Towards Sampling Data Structures for Tensor Products in Turnstile Streams
Zhao Song, Shenghao Xie, Samson Zhou
TL;DR
This work tackles the computational bottleneck of attention in large-scale models by introducing attention samplers that identify and sample the most informative coordinates in the attention computation. It formalizes an attention sampler based on a generalized distribution over coordinates, connects linear attention to a tensor-product formulation via $A = A_1 \otimes A_2$ and $x = \operatorname{vec}(X)$, and develops streaming algorithms with space/update guarantees. The paper establishes a hardness result for softmax attention via an $\Omega(n)$ space lower bound and provides upper bounds for $\ell_2$-based samplers under various streaming update scenarios, including the tensor-version problem with $A_1 \otimes A_2$. Together, these results offer a principled, scalable framework for efficient streaming attention and sparse-attention schemes with potential applications in streaming LLMs and real-time inference. The findings advance practical subquadratic attention methods by balancing accuracy, space, and update-efficiency while connecting to rich streams of sketching and sampling literature.
Abstract
This paper studies the computational challenges of large-scale attention-based models in artificial intelligence by utilizing importance sampling methods in the streaming setting.

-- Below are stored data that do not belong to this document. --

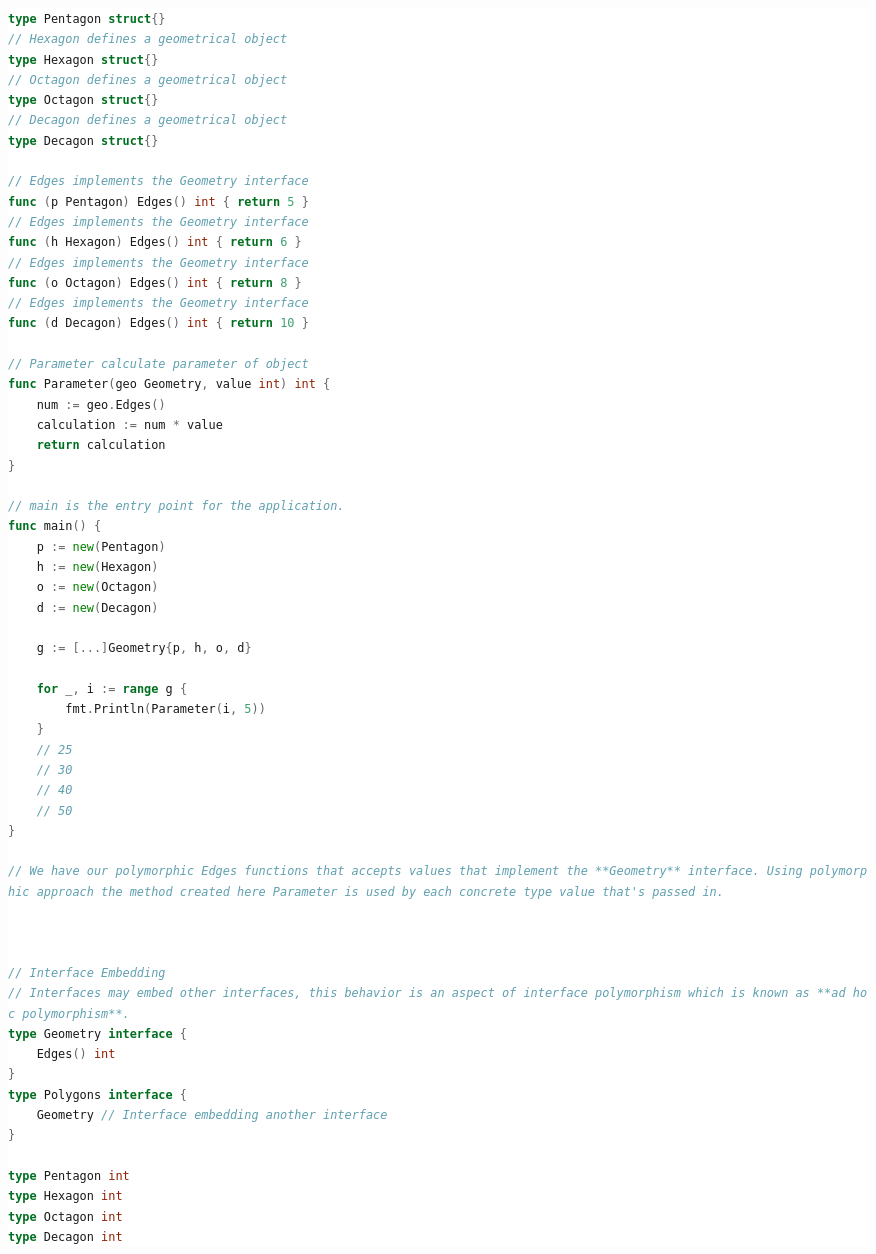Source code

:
 ```go
type Pentagon struct{}
// Hexagon defines a geometrical object
type Hexagon struct{}
// Octagon defines a geometrical object
type Octagon struct{}
// Decagon defines a geometrical object
type Decagon struct{}

// Edges implements the Geometry interface
func (p Pentagon) Edges() int { return 5 }
// Edges implements the Geometry interface
func (h Hexagon) Edges() int { return 6 }
// Edges implements the Geometry interface
func (o Octagon) Edges() int { return 8 }
// Edges implements the Geometry interface
func (d Decagon) Edges() int { return 10 }

// Parameter calculate parameter of object
func Parameter(geo Geometry, value int) int {
	num := geo.Edges()
	calculation := num * value
	return calculation
}

// main is the entry point for the application.
func main() {
	p := new(Pentagon)
	h := new(Hexagon)
	o := new(Octagon)
	d := new(Decagon)

	g := [...]Geometry{p, h, o, d}

	for _, i := range g {
		fmt.Println(Parameter(i, 5))
	}
    // 25
    // 30
    // 40
    // 50
}

// We have our polymorphic Edges functions that accepts values that implement the **Geometry** interface. Using polymorphic approach the method created here Parameter is used by each concrete type value that's passed in.



// Interface Embedding
// Interfaces may embed other interfaces, this behavior is an aspect of interface polymorphism which is known as **ad hoc polymorphism**.
type Geometry interface {
	Edges() int
}
type Polygons interface {
	Geometry // Interface embedding another interface
}

type Pentagon int
type Hexagon int
type Octagon int
type Decagon int

```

Inspired by the classical definition of the $\ell_2$ sampler and the recent progress of the attention scheme in Large Language Models (LLMs), we propose the definition of the attention sampler. Our approach significantly reduces the computational burden of traditional attention mechanisms. We analyze the effectiveness of the attention sampler from a theoretical perspective, including space and update time. Additionally, our framework exhibits scalability and broad applicability across various model architectures and domains.